Senta em frente ao desktop, laptop, qualquer dipositivo que as crianças não estejam usando para fazer as aulas online e tenta trabalhar, fazer uma reunião, videochamada, corta a conexão, internet é rara, todo mundo compartilhando da mesma rede, haja megabyte, largura de banda. Isso se as maritacas não comeram o fio da internet por fibra! E reunião atrás de reunião. Do outro lado da tela, não sabem que é preciso parar para cozinhar, lavar louça, roupa, limpar o banheiro, colocar o lixo para fora,  ensinar a conta de matemática, ensinar a postar a tarefa, ensinar a não rasgar a folha de papel sulfite com tanto rascunho pela casa, dar de comer, dar de comer, dar de comer o tempo todo e tudo isso em 24 horas?


Alguém precisa ir ao mercado, a comida está acabando e ninguém aqui é o maluco dos estoques. Tem a farmácia também, para comprar álcool gel, dipirona 1 grama (haja enxaqueca!), antialérgico, antiácido, anti estresse. Anticorpos tem? - pergunto no balcão.


Começa a assistir a uma série, mas não sai do primeiro episódio, pois há tempo demais e ele voa. Aproveita para separar uns livros para ler nas horas vagas, o primeiro está na página 5 (prefácio), os demais, empilhados na escrivaninha, aguardando pela próxima horda de pó a ocupar suas capas, lombadas e periferias, enquanto as palavras de suas medulas continuam caladas.


Fica em casa simplesmente. Deita e dorme. Libido não há, nem sabe mais do que se trata. Chora sem motivo ou haveria motivos aos montes ainda não reconhecidos?


Medo, medo, dúvida. Espirra. Tosse. Será? Acorda com diarréia. Será? Infecção ou a comida oriental que demorou para chegar na noite passada? Toma mais um café, o décimo do dia, pelo costume, pela ansiedade, pelo cheiro que infesta a cozinha...mas e agora que não sente mais os aromas? Melhor perguntar para o Dr. Google...


Mais solidão do que nunca. Mais opinião do que nunca, é o cenário atual. Pode postar o que sente, pode comentar o que acha? Mas se não falar nada, a falta de posicionamento será a sua condenação.

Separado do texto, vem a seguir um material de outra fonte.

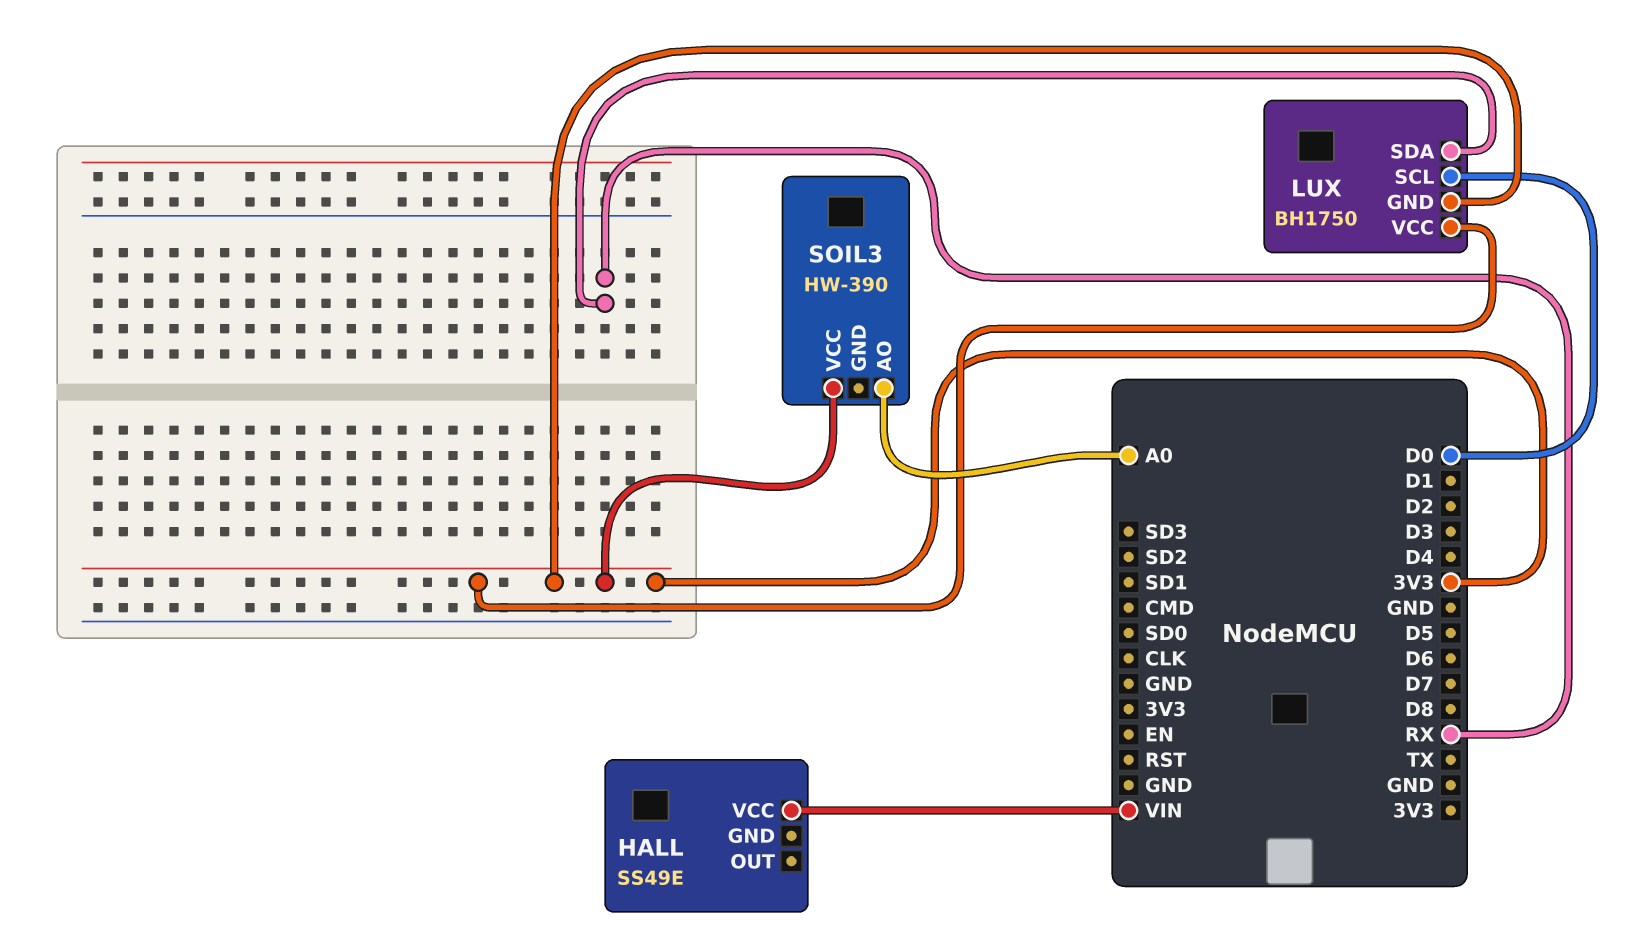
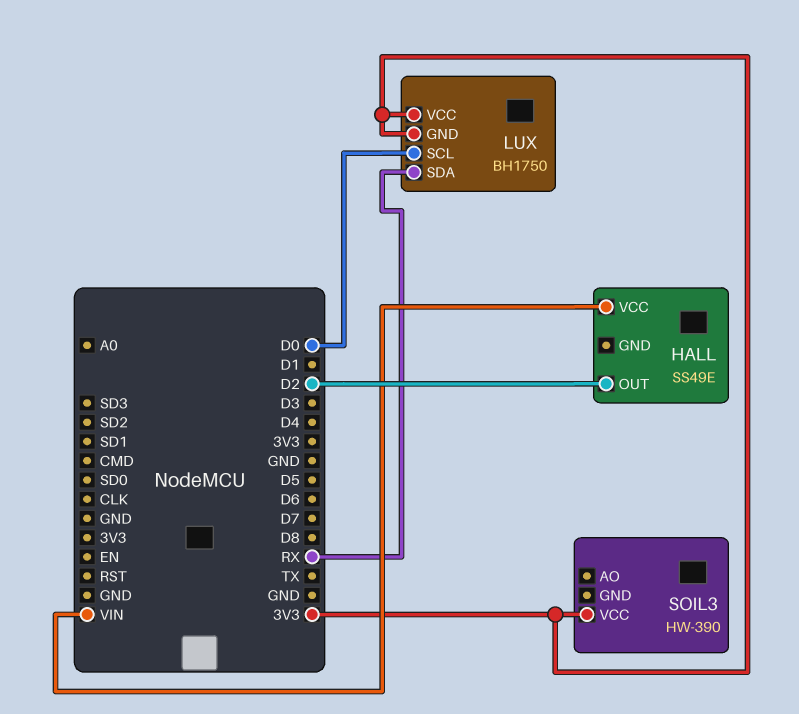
HALL pin OUT: none -> D2
SOIL3 pin AO: A0 -> none

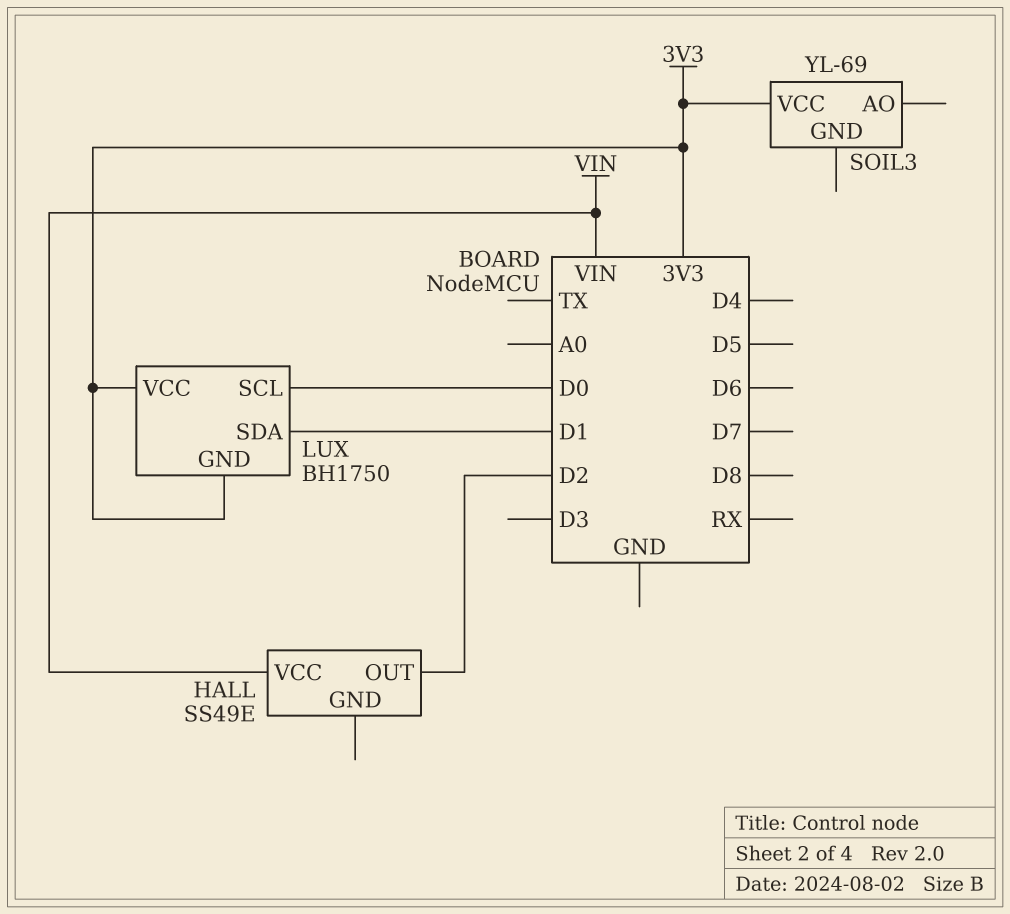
LUX pin SDA: RX -> D1
SOIL3: HW-390 -> YL-69

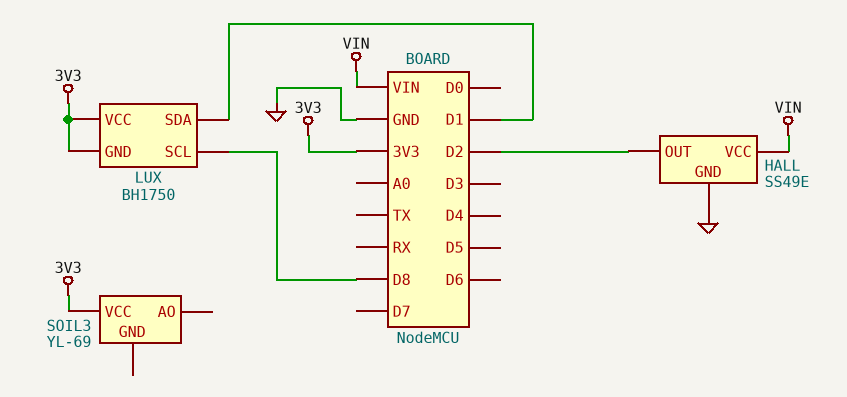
HALL pin GND: none -> GND
LUX pin SCL: D0 -> D8

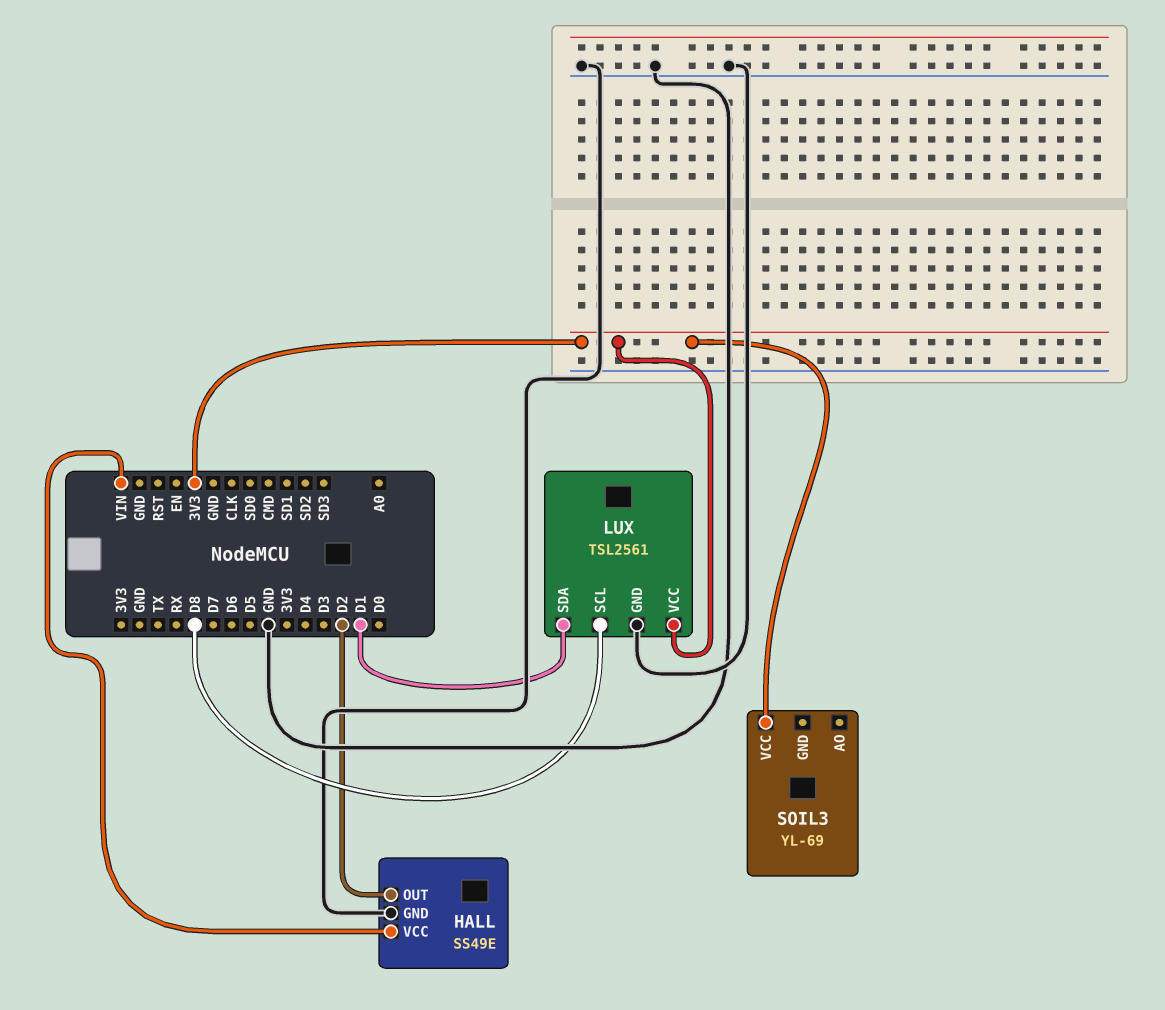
LUX: BH1750 -> TSL2561
LUX pin GND: 3V3 -> GND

Boca fechada ainda é sinônimo de não entrar mosquito e decerto nem cospe vírus.


Enquanto a gente vive esses dias da Marmota, uns tantos estão tentando encontrar sentido, rima, emoção nas horas que passam. Mas muitos estão tristes, outros estão doentes, outros sozinhos, uns trabalhando o dobro do normal, outros só buscando sobreviver bem mais do que nos dias usuais, e muitos tantos estão morrendo, enquanto a gente se surpreende ao espelho analisando rugas, olheiras e fios de cabelo mudando de cor. A vida de muitos pode ser mais cinza do que as raízes de nossas madeixas.


Mas sempre é possível mudar.


Ainda com a loucura dos dias, dá para ouvir, chorar junto, ajudar, motivar, acolher, doar, segurar a mão de alguém, mesmo que seja virtualmente. Não houve ainda nenhuma comprovação científica de que compaixão e empatia aumentem o risco de contaminação, e vamos aos fatos: todo cuidado e higiene é importante, não só nos tempos atuais, disso todos sabem. Que tal um pouquinho de álcool gel e lavagem na alma, para minimizar as dores desse isolamento social?